WHAT YOU HAVE TO DO =
Word for word, restate the listing that follows and leave out the images.

DATASET EXTRACT =
■ ■ ■ ■ ■ ■ ■

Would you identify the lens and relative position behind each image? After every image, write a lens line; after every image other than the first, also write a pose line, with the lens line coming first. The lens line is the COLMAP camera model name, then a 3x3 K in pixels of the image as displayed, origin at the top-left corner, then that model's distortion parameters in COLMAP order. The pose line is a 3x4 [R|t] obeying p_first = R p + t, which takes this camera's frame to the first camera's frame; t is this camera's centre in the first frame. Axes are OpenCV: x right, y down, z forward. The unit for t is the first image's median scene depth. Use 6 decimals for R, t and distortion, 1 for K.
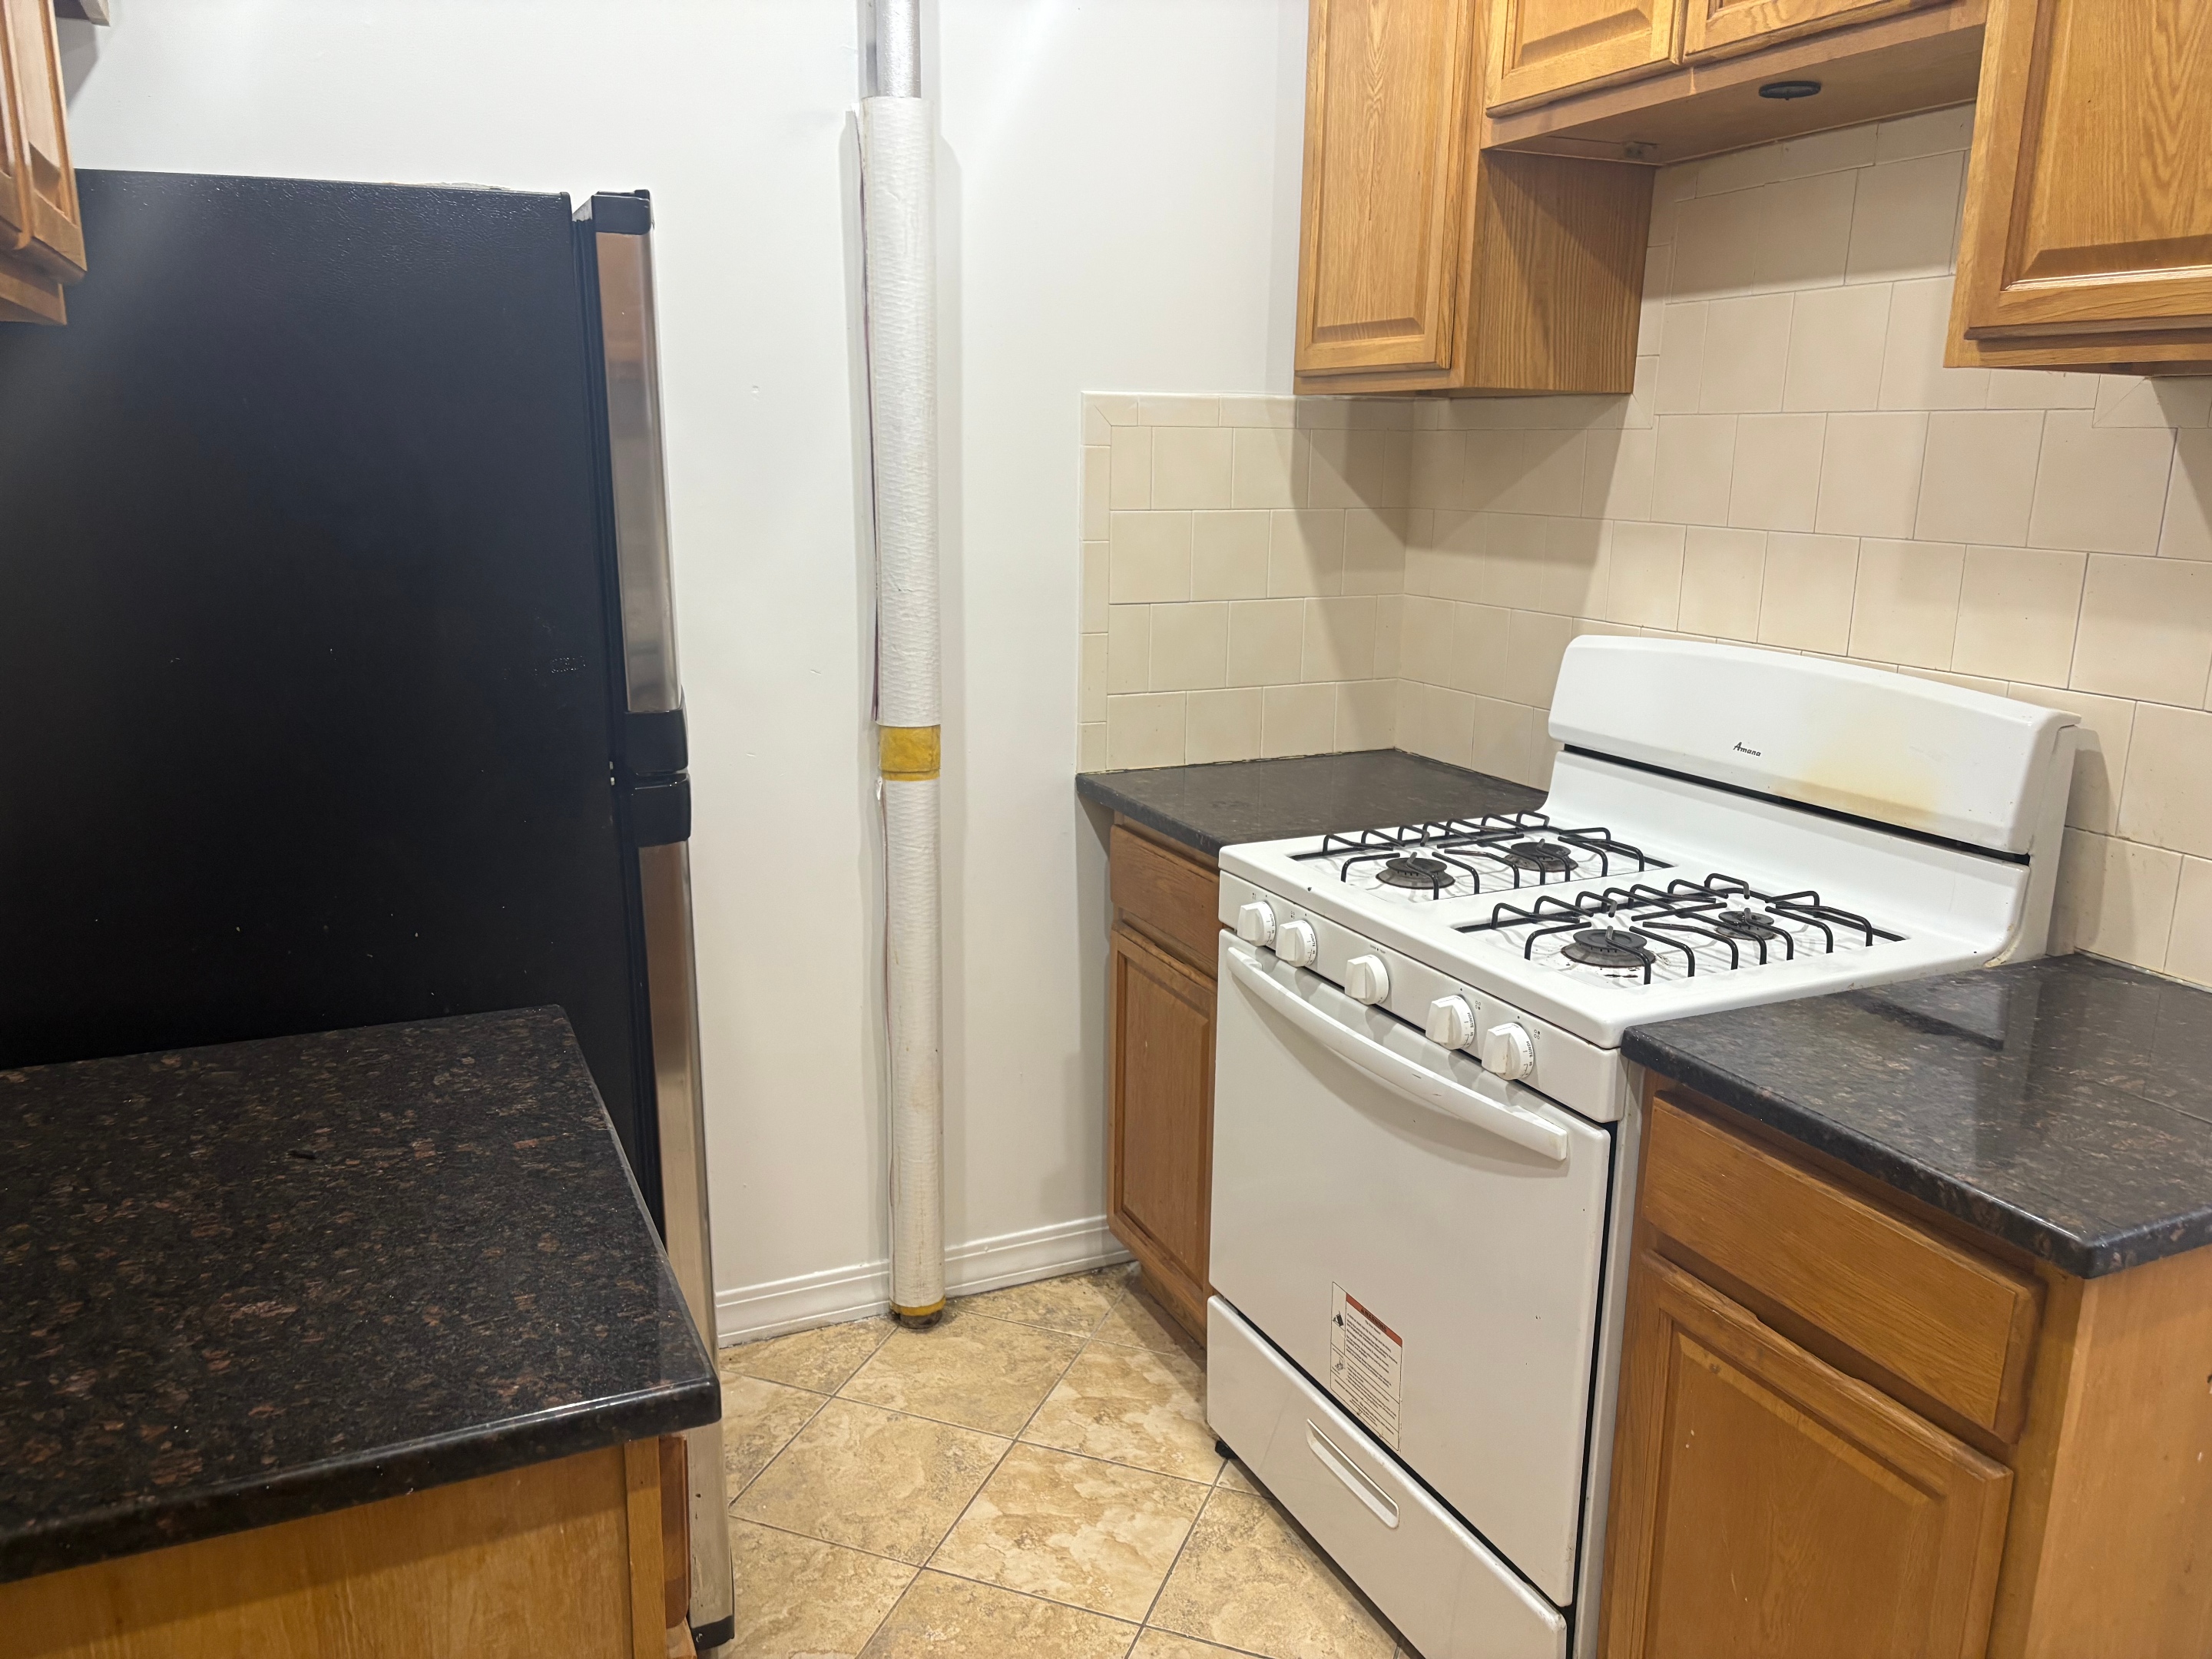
lens RADIAL K [[1665.7, 0, 1105.7], [0, 1665.7, 842.9], [0, 0, 1]] dist [0.020108, -0.008422]
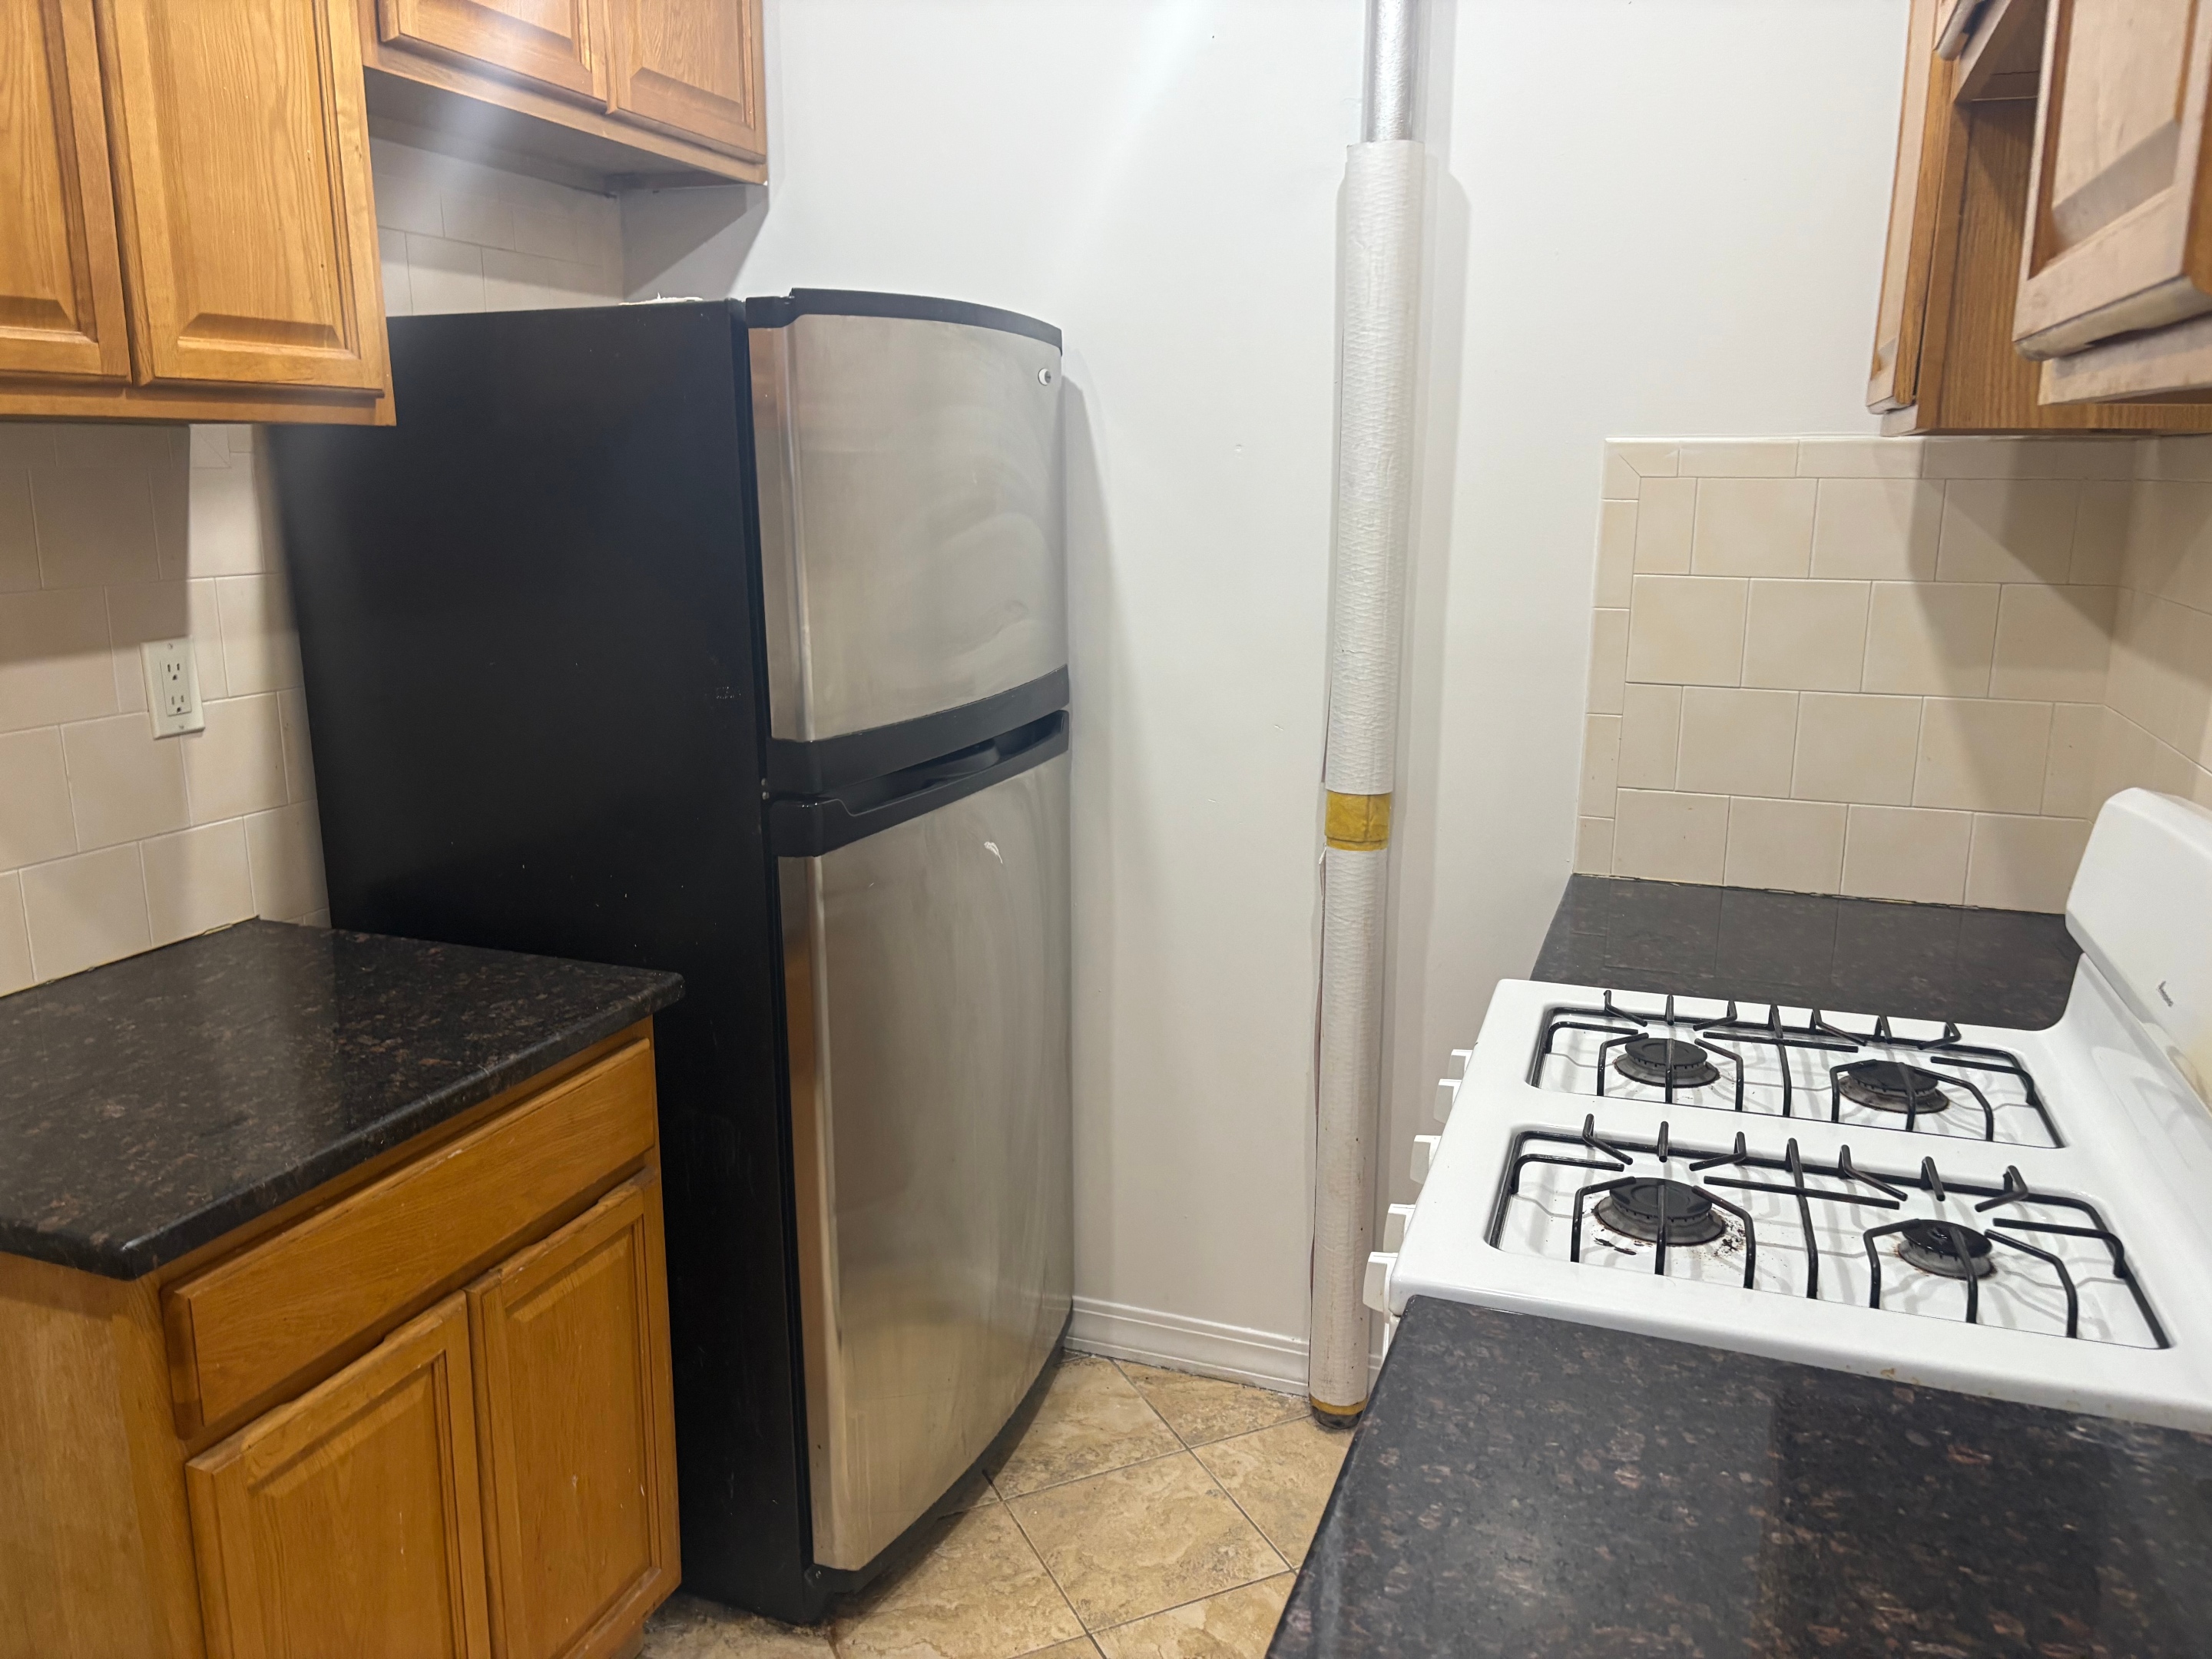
lens RADIAL K [[1665.7, 0, 1099.8], [0, 1665.7, 814.9], [0, 0, 1]] dist [0.020108, -0.008422]
pose [[0.705309, 0.137708, -0.695396, 0.449280], [-0.161450, 0.986375, 0.031579, -0.065370], [0.690270, 0.089999, 0.717933, 0.221314]]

■ ■ ■ ■ ■ ■ ■

EXERCISE RESULT =
Would you identify the lens and relative position behind each image? After every image, write a lens line; after every image other than the first, also write a pose line, with the lens line coming first. The lens line is the COLMAP camera model name, then a 3x3 K in pixels of the image as displayed, origin at the top-left corner, then that model's distortion parameters in COLMAP order. The pose line is a 3x4 [R|t] obeying p_first = R p + t, which takes this camera's frame to the first camera's frame; t is this camera's centre in the first frame. Axes are OpenCV: x right, y down, z forward. The unit for t is the first image's median scene depth. Use 6 decimals for R, t and distortion, 1 for K.
lens RADIAL K [[1665.7, 0, 1105.7], [0, 1665.7, 842.9], [0, 0, 1]] dist [0.020108, -0.008422]
lens RADIAL K [[1665.7, 0, 1099.8], [0, 1665.7, 814.9], [0, 0, 1]] dist [0.020108, -0.008422]
pose [[0.705309, 0.137708, -0.695396, 0.449280], [-0.161450, 0.986375, 0.031579, -0.065370], [0.690270, 0.089999, 0.717933, 0.221314]]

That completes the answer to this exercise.